China will often come to mind when many North American manufacturing executives think of offshore manufacturing. While China's manufacturing sector was once a dominant force in offshore manufacturing, it has dropped in recent years as more manufacturers pull their production processes out of the country. Rising wages, low product quality and inflexible supply chains are all disadvantages of manufacturing in China - and the latest HSBC/Markit Purchasing Managers' Index (PMI) for China dropped to a three-month low in December.

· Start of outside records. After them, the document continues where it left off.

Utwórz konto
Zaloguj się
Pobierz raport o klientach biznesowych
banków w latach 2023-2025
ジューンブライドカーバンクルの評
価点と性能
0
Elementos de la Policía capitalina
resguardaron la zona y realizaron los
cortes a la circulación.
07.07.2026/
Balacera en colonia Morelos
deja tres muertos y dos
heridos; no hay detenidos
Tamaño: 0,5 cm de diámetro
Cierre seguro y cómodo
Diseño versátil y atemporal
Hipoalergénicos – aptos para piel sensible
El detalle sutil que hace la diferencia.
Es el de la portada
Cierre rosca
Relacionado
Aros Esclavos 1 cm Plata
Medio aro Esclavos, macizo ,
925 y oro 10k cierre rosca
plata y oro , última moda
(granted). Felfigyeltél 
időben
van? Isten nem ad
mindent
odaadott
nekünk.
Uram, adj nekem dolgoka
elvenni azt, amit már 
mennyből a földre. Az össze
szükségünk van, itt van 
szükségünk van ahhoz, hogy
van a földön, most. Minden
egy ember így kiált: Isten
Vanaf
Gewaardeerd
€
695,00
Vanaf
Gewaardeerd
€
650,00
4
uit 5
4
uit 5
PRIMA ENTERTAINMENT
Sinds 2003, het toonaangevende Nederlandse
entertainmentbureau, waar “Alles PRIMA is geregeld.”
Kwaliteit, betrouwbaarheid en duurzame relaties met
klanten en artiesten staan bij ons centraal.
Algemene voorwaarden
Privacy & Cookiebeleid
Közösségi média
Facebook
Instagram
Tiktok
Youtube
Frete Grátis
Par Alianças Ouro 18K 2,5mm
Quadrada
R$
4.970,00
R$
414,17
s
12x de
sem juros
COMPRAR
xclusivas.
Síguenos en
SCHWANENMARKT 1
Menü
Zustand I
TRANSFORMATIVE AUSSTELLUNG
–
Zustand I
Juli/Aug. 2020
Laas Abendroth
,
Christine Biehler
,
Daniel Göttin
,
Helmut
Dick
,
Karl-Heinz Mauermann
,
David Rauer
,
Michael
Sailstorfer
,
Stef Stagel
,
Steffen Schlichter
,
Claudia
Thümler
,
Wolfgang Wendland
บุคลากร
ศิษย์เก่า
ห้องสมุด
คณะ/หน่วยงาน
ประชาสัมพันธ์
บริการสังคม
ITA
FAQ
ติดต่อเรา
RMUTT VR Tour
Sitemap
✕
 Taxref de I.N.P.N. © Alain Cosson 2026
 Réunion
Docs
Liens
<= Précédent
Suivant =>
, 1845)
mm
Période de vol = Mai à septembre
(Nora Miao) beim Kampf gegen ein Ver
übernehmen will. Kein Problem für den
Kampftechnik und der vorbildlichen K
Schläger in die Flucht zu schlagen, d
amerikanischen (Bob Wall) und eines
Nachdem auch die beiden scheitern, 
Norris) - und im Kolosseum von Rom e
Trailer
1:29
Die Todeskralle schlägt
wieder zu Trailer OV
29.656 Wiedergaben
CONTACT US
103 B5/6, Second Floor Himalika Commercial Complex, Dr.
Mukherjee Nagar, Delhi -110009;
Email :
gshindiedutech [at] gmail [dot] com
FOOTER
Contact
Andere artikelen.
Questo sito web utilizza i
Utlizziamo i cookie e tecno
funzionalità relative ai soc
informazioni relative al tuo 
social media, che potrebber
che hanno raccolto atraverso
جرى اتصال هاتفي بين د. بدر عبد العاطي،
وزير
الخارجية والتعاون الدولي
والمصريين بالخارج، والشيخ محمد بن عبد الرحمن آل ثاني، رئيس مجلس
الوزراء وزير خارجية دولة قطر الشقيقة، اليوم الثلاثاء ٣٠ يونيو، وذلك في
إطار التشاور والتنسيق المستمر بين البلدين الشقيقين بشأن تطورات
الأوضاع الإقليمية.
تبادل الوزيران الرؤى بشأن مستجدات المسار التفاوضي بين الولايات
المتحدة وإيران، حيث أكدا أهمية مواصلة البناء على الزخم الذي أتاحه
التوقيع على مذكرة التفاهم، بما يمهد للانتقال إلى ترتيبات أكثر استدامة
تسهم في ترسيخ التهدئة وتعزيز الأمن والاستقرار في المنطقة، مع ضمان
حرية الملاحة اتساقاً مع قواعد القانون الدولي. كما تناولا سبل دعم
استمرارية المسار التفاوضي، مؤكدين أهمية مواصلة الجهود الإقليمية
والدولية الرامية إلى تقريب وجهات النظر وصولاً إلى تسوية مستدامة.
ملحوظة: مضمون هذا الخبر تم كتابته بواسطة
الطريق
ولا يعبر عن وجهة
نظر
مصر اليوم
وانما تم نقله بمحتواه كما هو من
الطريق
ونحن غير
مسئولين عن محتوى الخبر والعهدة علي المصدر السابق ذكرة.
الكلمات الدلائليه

According to the preliminary report, which is compiled using data from executives at more than 420 manufacturers, the index read at 50.5 in December, down from November's 50.8 posting. Any reading above 50 indicates expansion rather than contraction, so while December's number is still positive, China's manufacturing HSBC/Markit PMI has been dropping for some time. According to the report, the index had been improving throughout 2013 after it took a dip early in the year, and November had been a high point for the country's manufacturing sector. While December's reading marked the fifth-above 50 reading in a row due to steady demand, slow output and order backlog contributed to a drop.
The ongoing decline of Chinese manufacturing
The HSBC/Markit PMI wasn't the only indication that manufacturing in China is slipping. According to The Wall Street Journal, the Chinese government's manufacturing PMI for the country dropped to 51.0 in December after it had a reading of 51.4 in November and eight economists told the Journal the median forecast for the country's December PMI would be 51.2. The three official PMI subindexes - new order, new export orders and output - all dropped in December compared to November for China, which the Journal suggested might indicate demand is weak. The Financial Times reported that one survey found export orders in December fell to 49.8, an important drop from November's 50.6 indicating export orders are now contracting.
Compared to Japan, which Reuters reported hit a record high on the Markit/JMMA Manufacturing PMI in December, China's manufacturing sector may be weaker than other Asian countries'.
In addition, China's economic growth hit the slowest pace in 2013 since 1999, with the Journal reporting China's economy only grew by 7.6 percent. According to the Financial Times, Chinese economist Zhang Liqun said in a statement with the release of the state-sponsored PMI report that manufacturing in China might now be on the decline.
"From the overall situation we can predict that the future industrial growth rate will decline, the export growth rate may drop and economic growth is still under downward pressure," Liqun said, according to the Financial Times.
China's weakening manufacturing sector is even influencing global markets. According to The Associated Press, a slowing Chinese economic growth might be a key factor in why stock markets in Asia began 2014 off to a slow start, with numerous indexes dropping or remaining flat at the beginning of the new year.